By IANS,
Washington : Latest research suggests that by rescheduling meals, humans can cope better with changes in time zones and night schedules and avoid feeling groggy or jet lagged.
Scientists at the Beth Israel Deaconess Medical Centre, probing the mysteries of biological rhythms, have discovered the presence of a “food-related clock” which can supersede the “light-based” master clock, serving as the body’s primary timekeeper.
Suprachiasmatic nucleus (SCN), a group of cells in the brain’s hypothalamus, serves as the body’s primary biological clock – this helps organise sleep-wake cycles, as well as cycles of activity and feeding.
“When food is readily available,” explained the study’s co-author Clifford Saper of Harvard Medical School, “this system works extremely well. Light signals from the retina help establish the animals’ circadian rhythms to the standard day-night cycle.”

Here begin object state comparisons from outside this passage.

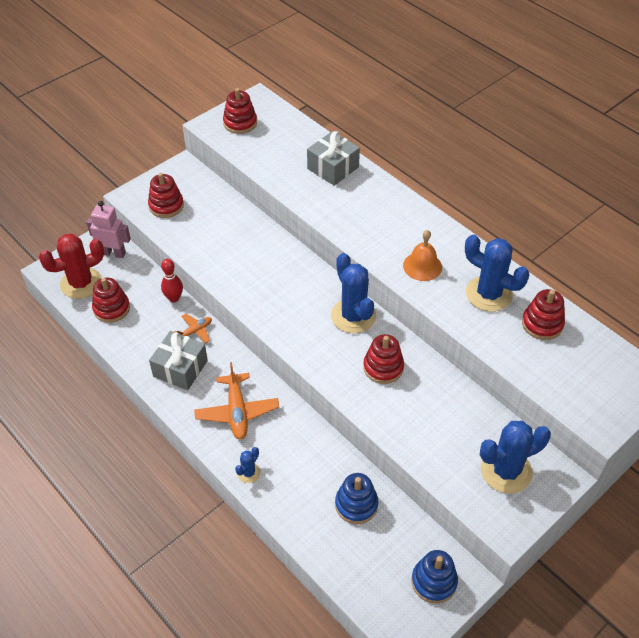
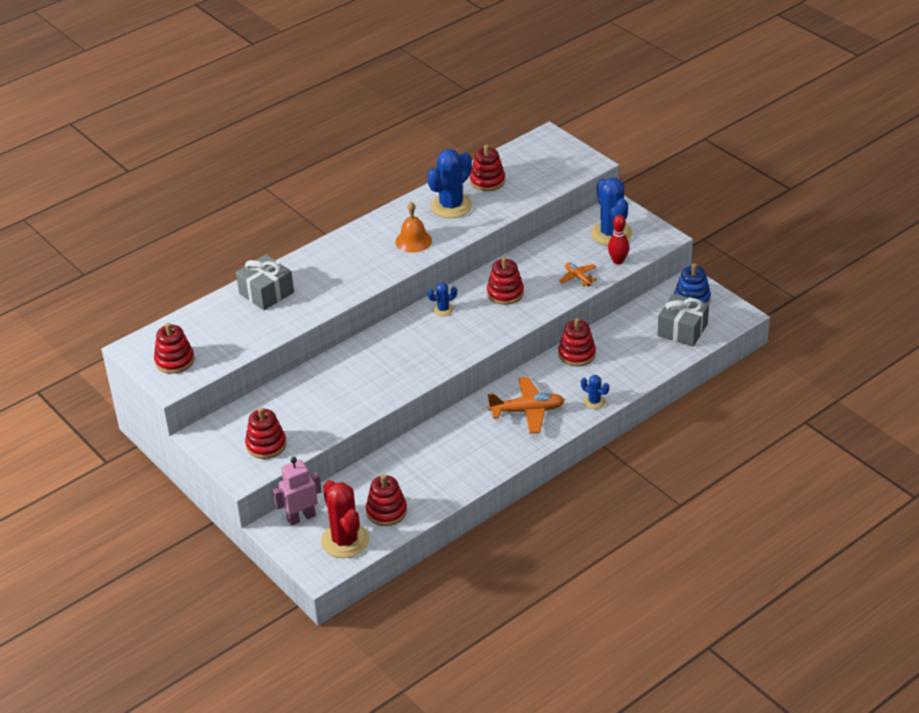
camera: 85 degrees left, 10 degrees down
(113, 253) = (301, 517): pink robot -> pink robot turned 45 degrees clockwise
(174, 298) = (377, 463): red bowling pin -> red bowling pin (618, 261)
(180, 368) = (473, 453): grey gift -> grey gift (682, 330)
(195, 331) = (425, 444): orange plane -> orange plane (578, 277)
(327, 456) = (577, 354): none -> red stacking toy
(353, 316) = (443, 309): blue cactus -> blue cactus, size x0.48
(356, 504) = (625, 338): blue stacking toy -> none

But, if food is not available during the normal wake period, animals need to be able to adapt to food that is available when they are ordinarily asleep.
In order to survive, animals appear to have developed a secondary “food-related” master clock.
“This new timepiece enables animals to switch their sleep and wake schedules in order to maximise their opportunity of finding food,” noted Saper, whose study seeks to determine where this clock was located.
“Modern day humans may be able to use these findings in an adaptive way. If, for example, you are travelling from the US to Japan, you are forced to adjust to an 11-hour time difference,” he noted.
“Because the body’s biological clock can only shift a small amount each day, it takes the average person about a week to adjust to the new time zone. And, by then, it’s often time to turn around and come home.”
But, he adds, by adapting eating schedules, a traveller might be able to engage his second “feeding” clock and adjust more quickly to the new time zone.
“A period of fasting with no food at all for about 16 hours is enough to engage this new clock,” said Saper.
Findings of the study appear in the latest issue of the journal Science.